Assignment: Repeat exactly the lines that run from the start of the records below to the line with "در مورد میزان", including both of those lines but not the pictures.

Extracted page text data
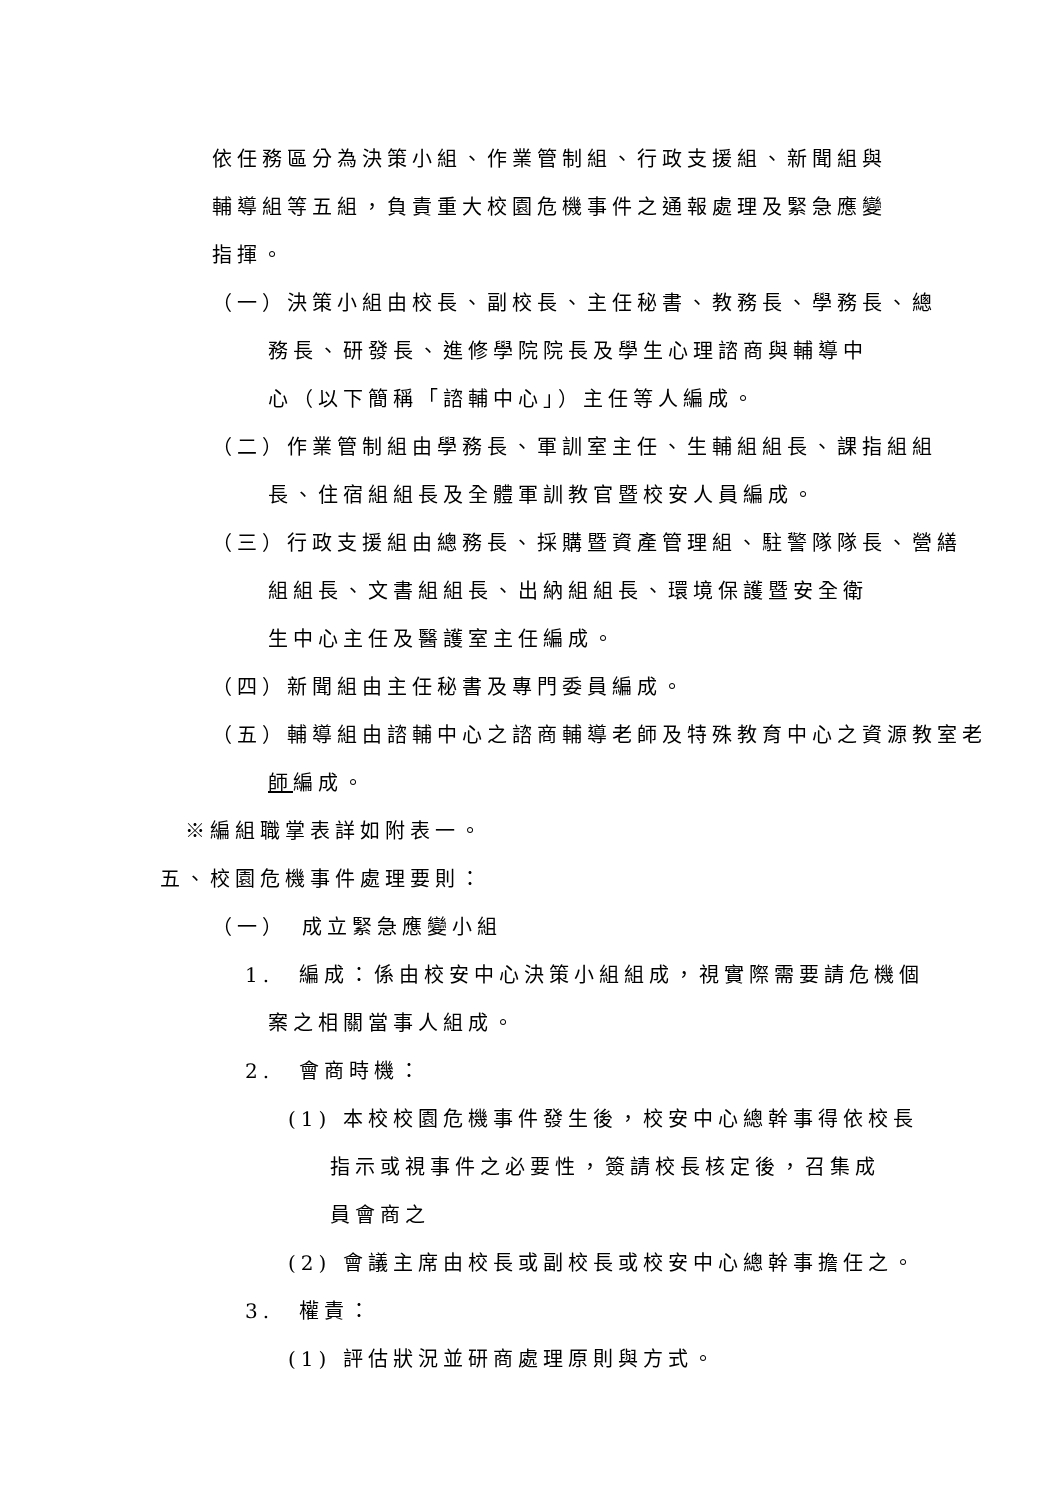依任務區分為決策小組、作業管制組、行政支援組、新聞組與輔導組等五組，負責重大校園危機事件之通報處理及緊急應變指揮。
（一）決策小組由校長、副校長、主任秘書、教務長、學務長、總
務長、研發長、進修學院院長及學生心理諮商與輔導中心（以下簡稱「諮輔中心」）主任等人編成。
（二）作業管制組由學務長、軍訓室主任、生輔組組長、課指組組
長、住宿組組長及全體軍訓教官暨校安人員編成。
（三）行政支援組由總務長、採購暨資產管理組、駐警隊隊長、營繕
組組長、文書組組長、出納組組長、環境保護暨安全衛生中心主任及醫護室主任編成。
（四）新聞組由主任秘書及專門委員編成。
（五）輔導組由諮輔中心之諮商輔導老師及特殊教育中心之資源教室老
師編成。
※編組職掌表詳如附表一。
五、校園危機事件處理要則：
（一）　成立緊急應變小組
1.　編成：係由校安中心決策小組組成，視實際需要請危機個
案之相關當事人組成。
2.　會商時機：
(1) 本校校園危機事件發生後，校安中心總幹事得依校長
指示或視事件之必要性，簽請校長核定後，召集成員會商之
(2) 會議主席由校長或副校長或校安中心總幹事擔任之。
3.　權責：
(1) 評估狀況並研商處理原則與方式。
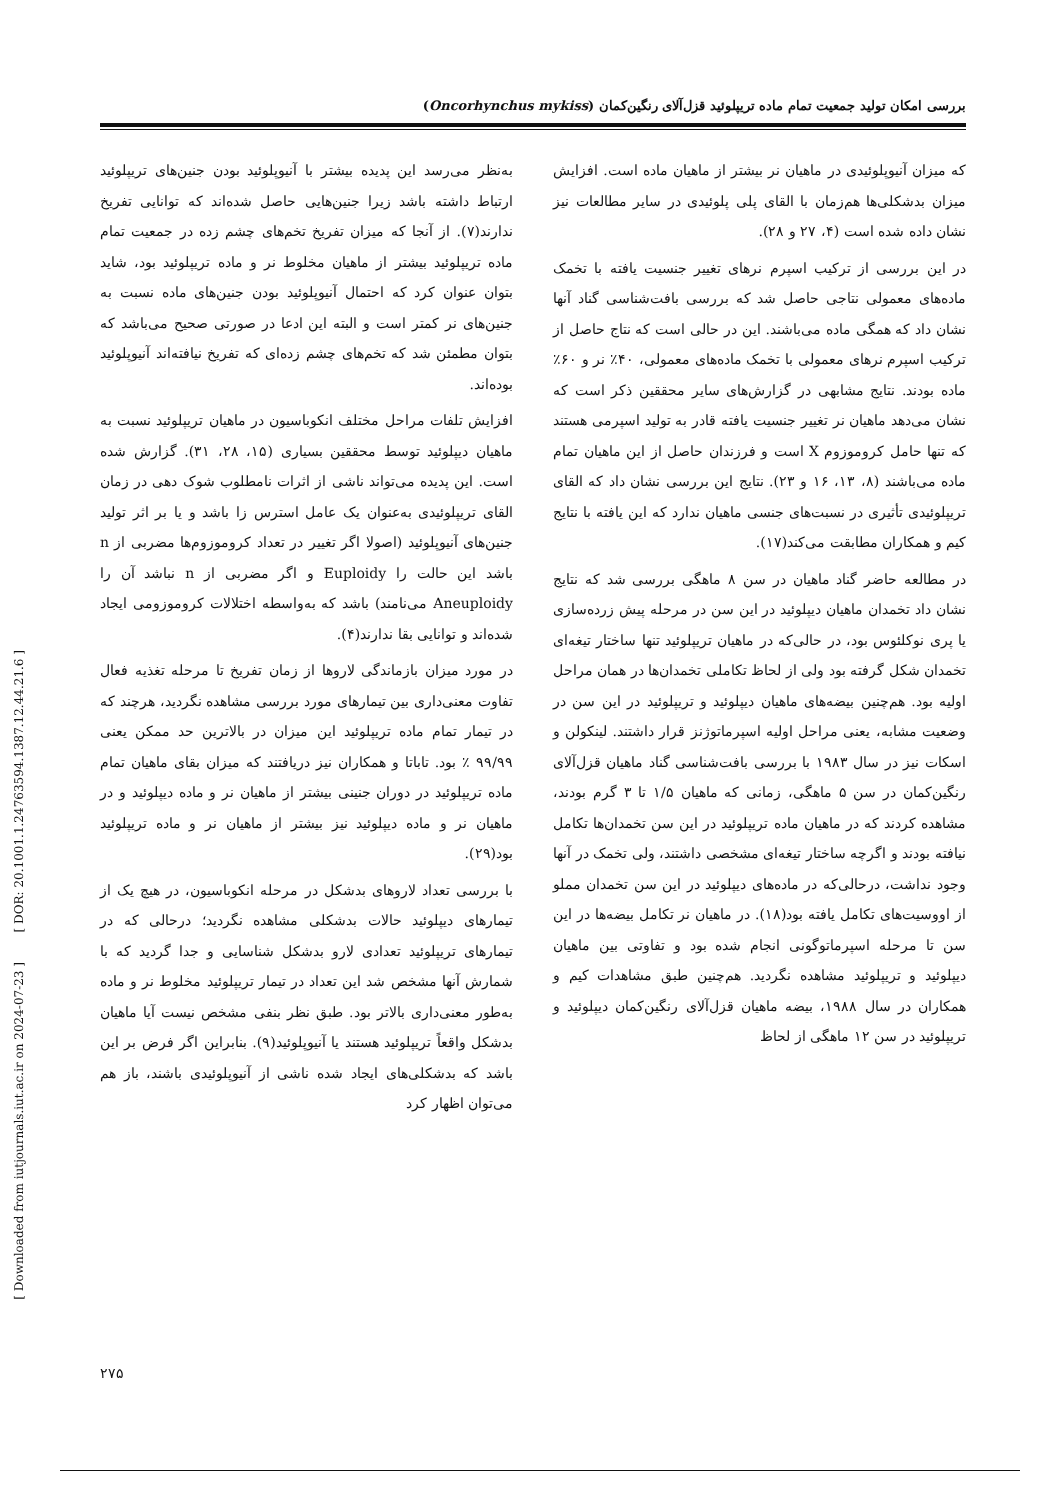بررسی امکان تولید جمعیت تمام ماده تریپلوئید قزل‌آلای رنگین‌کمان (Oncorhynchus mykiss)
به‌نظر می‌رسد این پدیده بیشتر با آنیوپلوئید بودن جنین‌های تریپلوئید ارتباط داشته باشد زیرا جنین‌هایی حاصل شده‌اند که توانایی تفریخ ندارند(۷). از آنجا که میزان تفریخ تخم‌های چشم زده در جمعیت تمام ماده تریپلوئید بیشتر از ماهیان مخلوط نر و ماده تریپلوئید بود، شاید بتوان عنوان کرد که احتمال آنیوپلوئید بودن جنین‌های ماده نسبت به جنین‌های نر کمتر است و البته این ادعا در صورتی صحیح می‌باشد که بتوان مطمئن شد که تخم‌های چشم زده‌ای که تفریخ نیافته‌اند آنیوپلوئید بوده‌اند.
افزایش تلفات مراحل مختلف انکوباسیون در ماهیان تریپلوئید نسبت به ماهیان دیپلوئید توسط محققین بسیاری (۱۵، ۲۸، ۳۱). گزارش شده است. این پدیده می‌تواند ناشی از اثرات نامطلوب شوک دهی در زمان القای تریپلوئیدی به‌عنوان یک عامل استرس زا باشد و یا بر اثر تولید جنین‌های آنیوپلوئید (اصولا اگر تغییر در تعداد کروموزوم‌ها مضربی از n باشد این حالت را Euploidy و اگر مضربی از n نباشد آن را Aneuploidy می‌نامند) باشد که به‌واسطه اختلالات کروموزومی ایجاد شده‌اند و توانایی بقا ندارند(۴).
در مورد میزان بازماندگی لاروها از زمان تفریخ تا مرحله تغذیه فعال تفاوت معنی‌داری بین تیمارهای مورد بررسی مشاهده نگردید، هرچند که در تیمار تمام ماده تریپلوئید این میزان در بالاترین حد ممکن یعنی ۹۹/۹۹ ٪ بود. تاباتا و همکاران نیز دریافتند که میزان بقای ماهیان تمام ماده تریپلوئید در دوران جنینی بیشتر از ماهیان نر و ماده دیپلوئید و در ماهیان نر و ماده دیپلوئید نیز بیشتر از ماهیان نر و ماده تریپلوئید بود(۲۹).
با بررسی تعداد لاروهای بدشکل در مرحله انکوباسیون، در هیچ یک از تیمارهای دیپلوئید حالات بدشکلی مشاهده نگردید؛ درحالی که در تیمارهای تریپلوئید تعدادی لارو بدشکل شناسایی و جدا گردید که با شمارش آنها مشخص شد این تعداد در تیمار تریپلوئید مخلوط نر و ماده به‌طور معنی‌داری بالاتر بود. طبق نظر بنفی مشخص نیست آیا ماهیان بدشکل واقعاً تریپلوئید هستند یا آنیوپلوئید(۹). بنابراین اگر فرض بر این باشد که بدشکلی‌های ایجاد شده ناشی از آنیوپلوئیدی باشند، باز هم می‌توان اظهار کرد
که میزان آنیوپلوئیدی در ماهیان نر بیشتر از ماهیان ماده است. افزایش میزان بدشکلی‌ها هم‌زمان با القای پلی پلوئیدی در سایر مطالعات نیز نشان داده شده است (۴، ۲۷ و ۲۸).
در این بررسی از ترکیب اسپرم نرهای تغییر جنسیت یافته با تخمک ماده‌های معمولی نتاجی حاصل شد که بررسی بافت‌شناسی گناد آنها نشان داد که همگی ماده می‌باشند. این در حالی است که نتاج حاصل از ترکیب اسپرم نرهای معمولی با تخمک ماده‌های معمولی، ۴۰٪ نر و ۶۰٪ ماده بودند. نتایج مشابهی در گزارش‌های سایر محققین ذکر است که نشان می‌دهد ماهیان نر تغییر جنسیت یافته قادر به تولید اسپرمی هستند که تنها حامل کروموزوم X است و فرزندان حاصل از این ماهیان تمام ماده می‌باشند (۸، ۱۳، ۱۶ و ۲۳). نتایج این بررسی نشان داد که القای تریپلوئیدی تأثیری در نسبت‌های جنسی ماهیان ندارد که این یافته با نتایج کیم و همکاران مطابقت می‌کند(۱۷).
در مطالعه حاضر گناد ماهیان در سن ۸ ماهگی بررسی شد که نتایج نشان داد تخمدان ماهیان دیپلوئید در این سن در مرحله پیش زرده‌سازی یا پری نوکلئوس بود، در حالی‌که در ماهیان تریپلوئید تنها ساختار تیغه‌ای تخمدان شکل گرفته بود ولی از لحاظ تکاملی تخمدان‌ها در همان مراحل اولیه بود. هم‌چنین بیضه‌های ماهیان دیپلوئید و تریپلوئید در این سن در وضعیت مشابه، یعنی مراحل اولیه اسپرماتوژنز قرار داشتند. لینکولن و اسکات نیز در سال ۱۹۸۳ با بررسی بافت‌شناسی گناد ماهیان قزل‌آلای رنگین‌کمان در سن ۵ ماهگی، زمانی که ماهیان ۱/۵ تا ۳ گرم بودند، مشاهده کردند که در ماهیان ماده تریپلوئید در این سن تخمدان‌ها تکامل نیافته بودند و اگرچه ساختار تیغه‌ای مشخصی داشتند، ولی تخمک در آنها وجود نداشت، درحالی‌که در ماده‌های دیپلوئید در این سن تخمدان مملو از اووسیت‌های تکامل یافته بود(۱۸). در ماهیان نر تکامل بیضه‌ها در این سن تا مرحله اسپرماتوگونی انجام شده بود و تفاوتی بین ماهیان دیپلوئید و تریپلوئید مشاهده نگردید. هم‌چنین طبق مشاهدات کیم و همکاران در سال ۱۹۸۸، بیضه ماهیان قزل‌آلای رنگین‌کمان دیپلوئید و تریپلوئید در سن ۱۲ ماهگی از لحاظ
[ DOR: 20.1001.1.24763594.1387.12.44.21.6 ]
[ Downloaded from iutjournals.iut.ac.ir on 2024-07-23 ]
۲۷۵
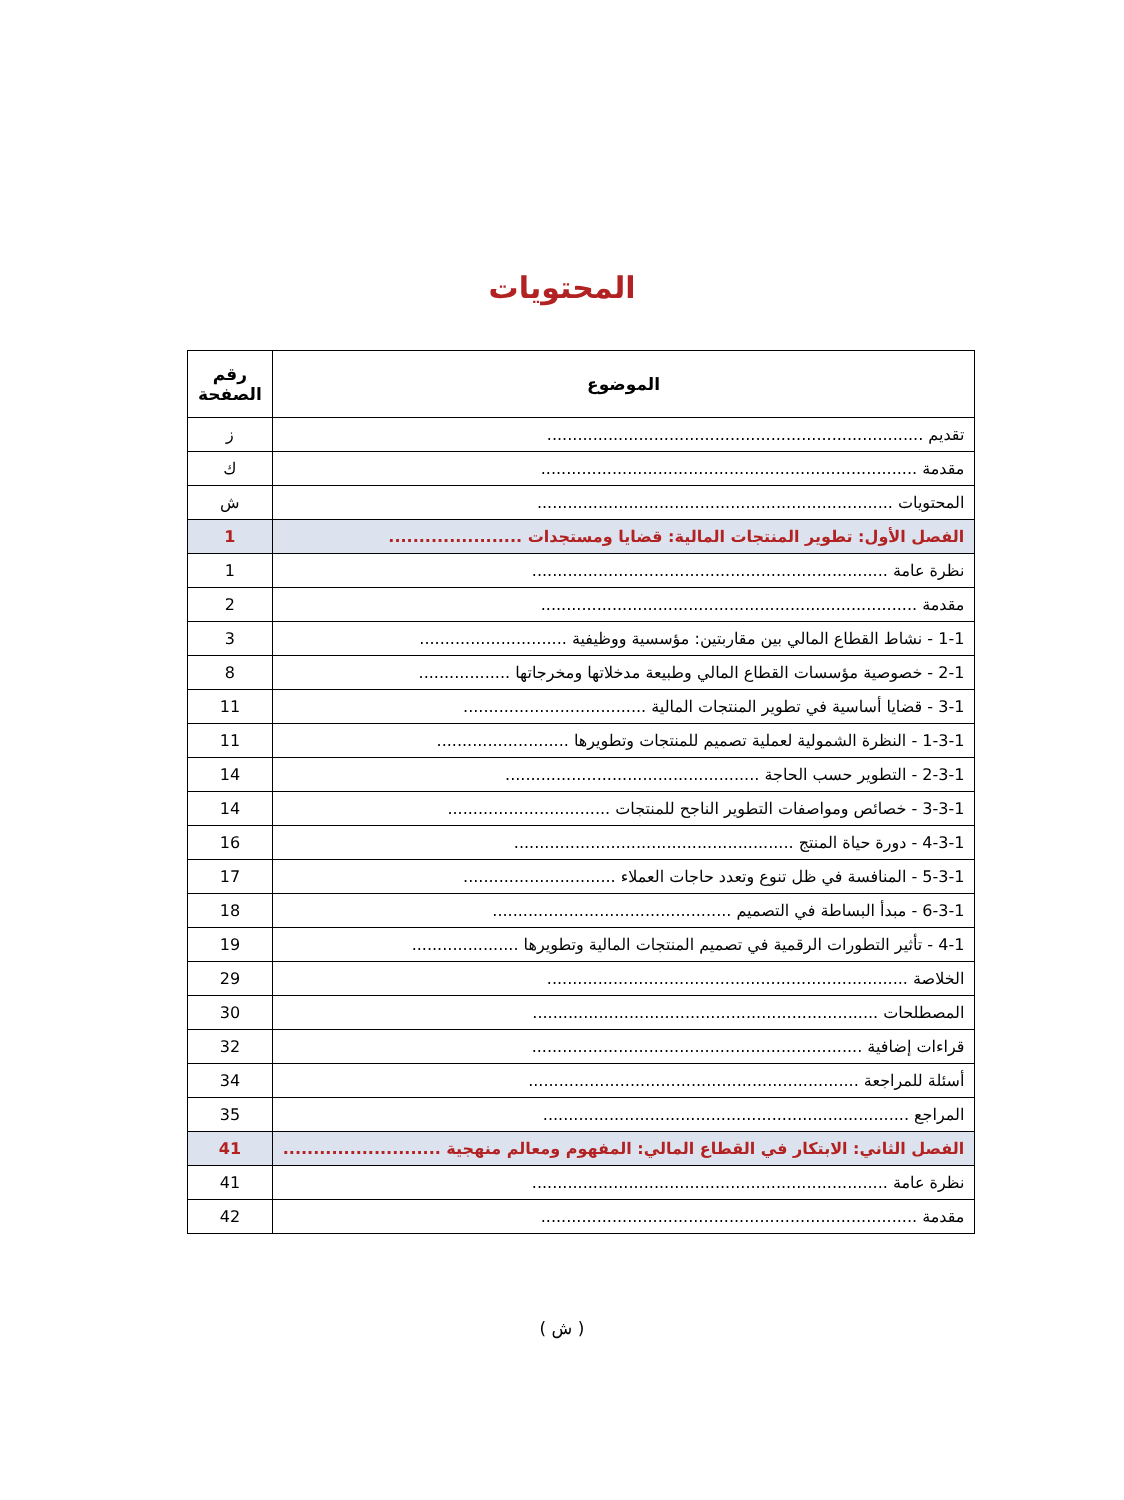المحتويات
| الموضوع | رقم الصفحة |
| --- | --- |
| تقديم .......................................................................... | ز |
| مقدمة .......................................................................... | ك |
| المحتويات ...................................................................... | ش |
| الفصل الأول: تطوير المنتجات المالية: قضايا ومستجدات ...................... | 1 |
| نظرة عامة ...................................................................... | 1 |
| مقدمة .......................................................................... | 2 |
| 1-1 - نشاط القطاع المالي بين مقاربتين: مؤسسية ووظيفية ............................. | 3 |
| 2-1 - خصوصية مؤسسات القطاع المالي وطبيعة مدخلاتها ومخرجاتها .................. | 8 |
| 3-1 - قضايا أساسية في تطوير المنتجات المالية .................................... | 11 |
| 1-3-1 - النظرة الشمولية لعملية تصميم للمنتجات وتطويرها .......................... | 11 |
| 2-3-1 - التطوير حسب الحاجة .................................................. | 14 |
| 3-3-1 - خصائص ومواصفات التطوير الناجح للمنتجات ................................ | 14 |
| 4-3-1 - دورة حياة المنتج ....................................................... | 16 |
| 5-3-1 - المنافسة في ظل تنوع وتعدد حاجات العملاء .............................. | 17 |
| 6-3-1 - مبدأ البساطة في التصميم ............................................... | 18 |
| 4-1 - تأثير التطورات الرقمية في تصميم المنتجات المالية وتطويرها ..................... | 19 |
| الخلاصة ....................................................................... | 29 |
| المصطلحات .................................................................... | 30 |
| قراءات إضافية ................................................................. | 32 |
| أسئلة للمراجعة ................................................................. | 34 |
| المراجع ........................................................................ | 35 |
| الفصل الثاني: الابتكار في القطاع المالي: المفهوم ومعالم منهجية .......................... | 41 |
| نظرة عامة ...................................................................... | 41 |
| مقدمة .......................................................................... | 42 |
( ش )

Written solution:
依任務區分為決策小組、作業管制組、行政支援組、新聞組與輔導組等五組，負責重大校園危機事件之通報處理及緊急應變指揮。
（一）決策小組由校長、副校長、主任秘書、教務長、學務長、總
務長、研發長、進修學院院長及學生心理諮商與輔導中心（以下簡稱「諮輔中心」）主任等人編成。
（二）作業管制組由學務長、軍訓室主任、生輔組組長、課指組組
長、住宿組組長及全體軍訓教官暨校安人員編成。
（三）行政支援組由總務長、採購暨資產管理組、駐警隊隊長、營繕
組組長、文書組組長、出納組組長、環境保護暨安全衛生中心主任及醫護室主任編成。
（四）新聞組由主任秘書及專門委員編成。
（五）輔導組由諮輔中心之諮商輔導老師及特殊教育中心之資源教室老
師編成。
※編組職掌表詳如附表一。
五、校園危機事件處理要則：
（一）　成立緊急應變小組
1.　編成：係由校安中心決策小組組成，視實際需要請危機個
案之相關當事人組成。
2.　會商時機：
(1) 本校校園危機事件發生後，校安中心總幹事得依校長
指示或視事件之必要性，簽請校長核定後，召集成員會商之
(2) 會議主席由校長或副校長或校安中心總幹事擔任之。
3.　權責：
(1) 評估狀況並研商處理原則與方式。
بررسی امکان تولید جمعیت تمام ماده تریپلوئید قزل‌آلای رنگین‌کمان (Oncorhynchus mykiss)
به‌نظر می‌رسد این پدیده بیشتر با آنیوپلوئید بودن جنین‌های تریپلوئید ارتباط داشته باشد زیرا جنین‌هایی حاصل شده‌اند که توانایی تفریخ ندارند(۷). از آنجا که میزان تفریخ تخم‌های چشم زده در جمعیت تمام ماده تریپلوئید بیشتر از ماهیان مخلوط نر و ماده تریپلوئید بود، شاید بتوان عنوان کرد که احتمال آنیوپلوئید بودن جنین‌های ماده نسبت به جنین‌های نر کمتر است و البته این ادعا در صورتی صحیح می‌باشد که بتوان مطمئن شد که تخم‌های چشم زده‌ای که تفریخ نیافته‌اند آنیوپلوئید بوده‌اند.
افزایش تلفات مراحل مختلف انکوباسیون در ماهیان تریپلوئید نسبت به ماهیان دیپلوئید توسط محققین بسیاری (۱۵، ۲۸، ۳۱). گزارش شده است. این پدیده می‌تواند ناشی از اثرات نامطلوب شوک دهی در زمان القای تریپلوئیدی به‌عنوان یک عامل استرس زا باشد و یا بر اثر تولید جنین‌های آنیوپلوئید (اصولا اگر تغییر در تعداد کروموزوم‌ها مضربی از n باشد این حالت را Euploidy و اگر مضربی از n نباشد آن را Aneuploidy می‌نامند) باشد که به‌واسطه اختلالات کروموزومی ایجاد شده‌اند و توانایی بقا ندارند(۴).
در مورد میزان بازماندگی لاروها از زمان تفریخ تا مرحله تغذیه فعال تفاوت معنی‌داری بین تیمارهای مورد بررسی مشاهده نگردید، هرچند که در تیمار تمام ماده تریپلوئید این میزان در بالاترین حد ممکن یعنی ۹۹/۹۹ ٪ بود. تاباتا و همکاران نیز دریافتند که میزان بقای ماهیان تمام ماده تریپلوئید در دوران جنینی بیشتر از ماهیان نر و ماده دیپلوئید و در ماهیان نر و ماده دیپلوئید نیز بیشتر از ماهیان نر و ماده تریپلوئید بود(۲۹).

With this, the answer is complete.